Égalités / Médias

La directrice de Vogue Brésil démissionne après des photos d'elle faisant référence à l'esclavage

Temps de lecture : 2 min

Pour son 50e anniversaire, Donata Meirelles s'est fait photographier sur un trône, entourée de deux femmes noires habillées comme des esclaves.

Donata Meirelles, directrice de Vogue Brésil | FERNANDA CALFAT / GETTY IMAGES NORTH AMERICA / AFP
Donata Meirelles, directrice de Vogue Brésil | FERNANDA CALFAT / GETTY IMAGES NORTH AMERICA / AFP

Vêtue d'une robe à plumes, assise sur une chaise aux allures de trône, et entourée de deux femmes noires habillées de robes traditionnelles. C'est ainsi qu'est apparue la directrice de Vogue Brésil, Donata Meirelles, lors de la fête de son 50e anniversaire.

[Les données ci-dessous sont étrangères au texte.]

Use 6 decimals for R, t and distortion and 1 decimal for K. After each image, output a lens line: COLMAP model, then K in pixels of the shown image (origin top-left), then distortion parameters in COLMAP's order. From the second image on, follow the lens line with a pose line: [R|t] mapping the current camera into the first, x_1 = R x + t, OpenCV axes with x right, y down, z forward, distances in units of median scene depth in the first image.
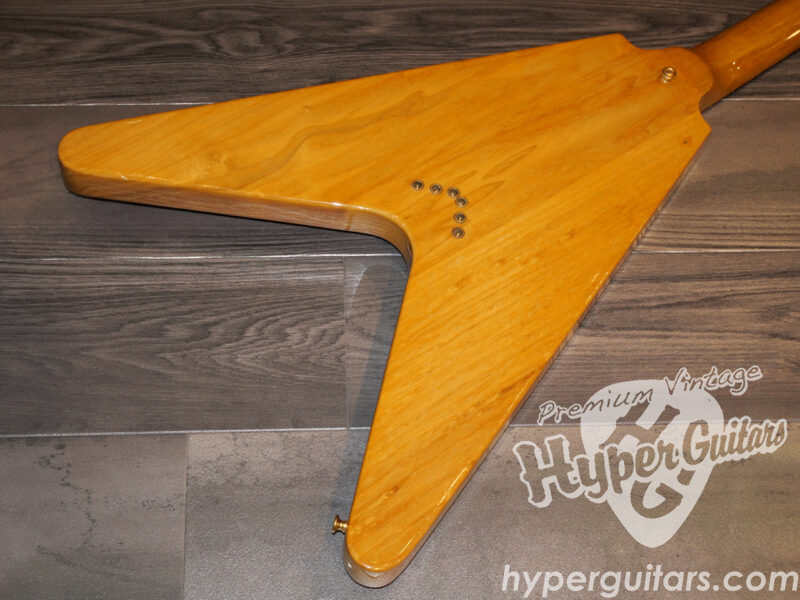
lens RADIAL K [[1476.9, 0, 400.0], [0, 1476.9, 300.0], [0, 0, 1]] dist [-0.034459, 0.100693]
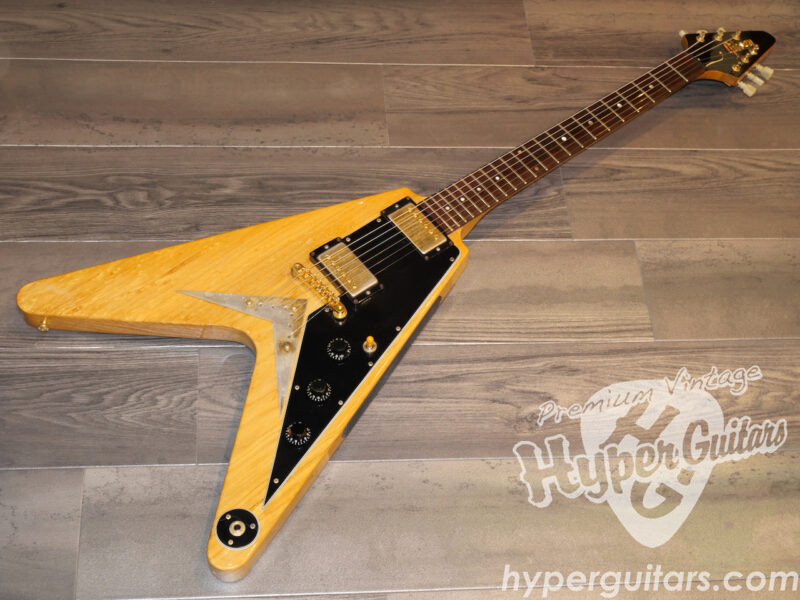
lens RADIAL K [[1243.0, 0, 400.0], [0, 1243.0, 300.0], [0, 0, 1]] dist [-0.022487, 0.065125]
pose [[0.998264, 0.003206, 0.058803, 0.087737], [0.001585, 0.996692, -0.081253, 0.024138], [-0.058869, 0.081205, 0.994957, -0.230076]]
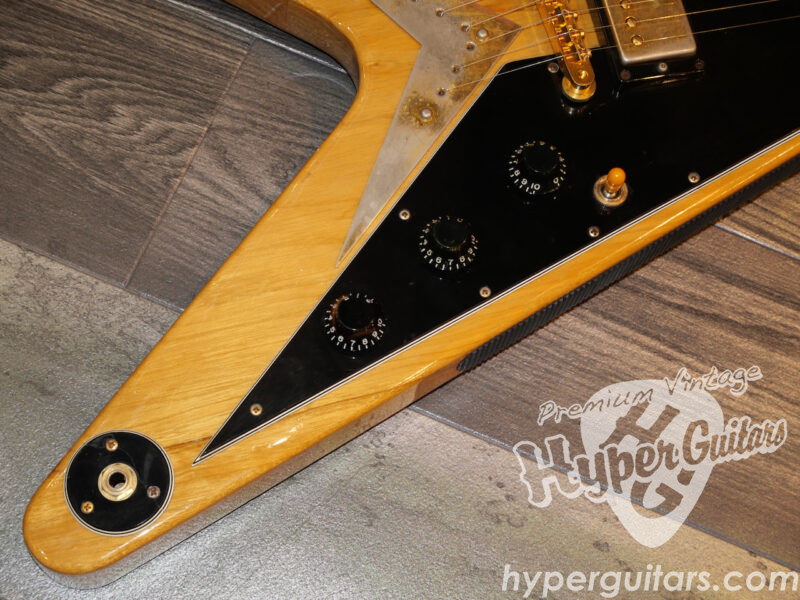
lens RADIAL K [[1476.9, 0, 400.0], [0, 1476.9, 300.0], [0, 0, 1]] dist [-0.034459, 0.100693]
pose [[0.911317, 0.400775, -0.094240, 0.125549], [-0.389420, 0.913390, 0.118621, -0.025984], [0.133618, -0.071402, 0.988457, 0.378227]]
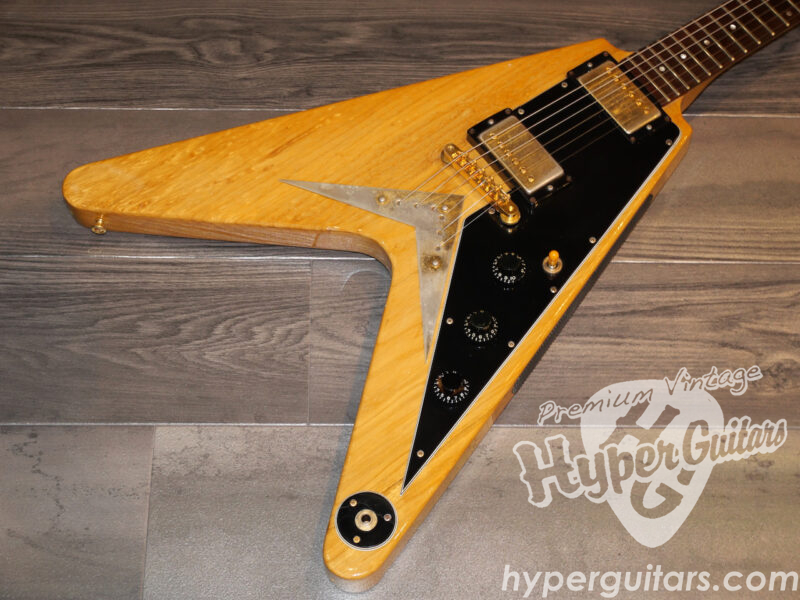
lens RADIAL K [[1476.9, 0, 400.0], [0, 1476.9, 300.0], [0, 0, 1]] dist [-0.034459, 0.100693]
pose [[0.999556, 0.022149, -0.019925, 0.046219], [-0.022116, 0.999754, 0.001867, -0.004264], [0.019962, -0.001426, 0.999800, -0.040210]]
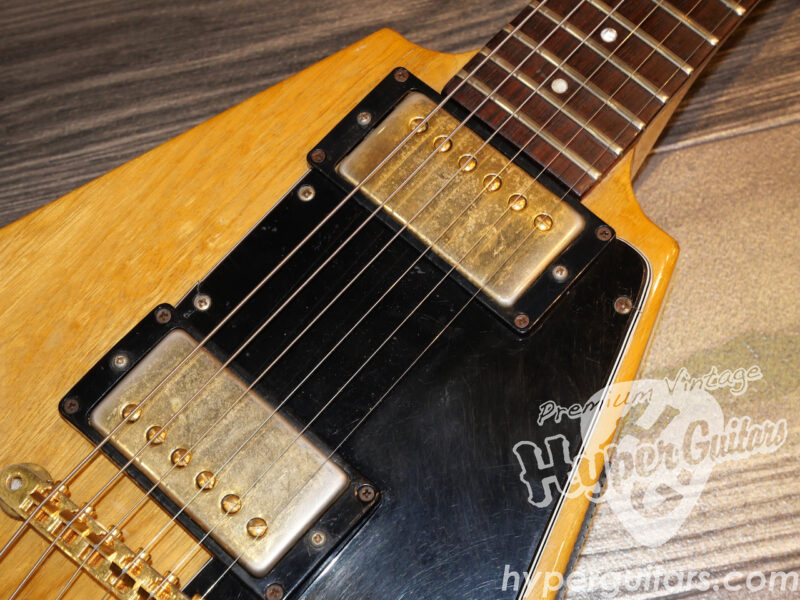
lens RADIAL K [[1476.9, 0, 400.0], [0, 1476.9, 300.0], [0, 0, 1]] dist [-0.034459, 0.100693]
pose [[0.978893, -0.204374, 0.000396, 0.158919], [0.202517, 0.970254, 0.132646, -0.180399], [-0.027493, -0.129766, 0.991163, 0.645035]]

Les photographies, qui ont fuité sur Instagram, ont fait scandale avant d'être supprimées, rapporte CNN. Pour de nombreux commentateurs, tel que l'Instagrameur Roberto Sakiyama, elles faisaient «clairement et malheureusement référence» à l'esclavage, et au «Brésil de l'autocratie [...], où les personnes noires servaient les Blancs». «Pensez à quel point vous pouvez blesser les gens, leur mémoire, le sort de leur peuple, quand vous choisissez un tel thème pour "mettre du piment" dans un moment de votre vie», a par ailleurs écrit la chanteuse noire Elza Soares, citée par la BBC.

Donata Meirelles, qui s'est rapidement excusée, a démissionné. Elle assure cependant que l'esclavage «n'était pas le thème de sa fête», mais se dit «désolée» si c'est ce à quoi les photographies ont fait penser. Pour se justifier, elle a expliqué que le «trône» était une chaise issue des traditions du culte afro-brésilien candomblé, et que les robes étaient également des habits traditionnels de fête de Bahia.

De son côté, le magazine a également présenté des excuses, et dit «espérer que les discussions générées par cet incident serviront de leçon». Il a en outre annoncé la création d'un groupe d'activistes, d'experts et de professeurs afin de discuter des contenus et des images scusceptibles de lutter contre les inégalités.

C'est déjà la troisième fois, depuis le début de l'année, que le groupe de presse est confronté à des contenus jugés racistes, rappelle la BBC, notamment en confondant une journaliste américaine musulmane avec une actrice pakistanaise.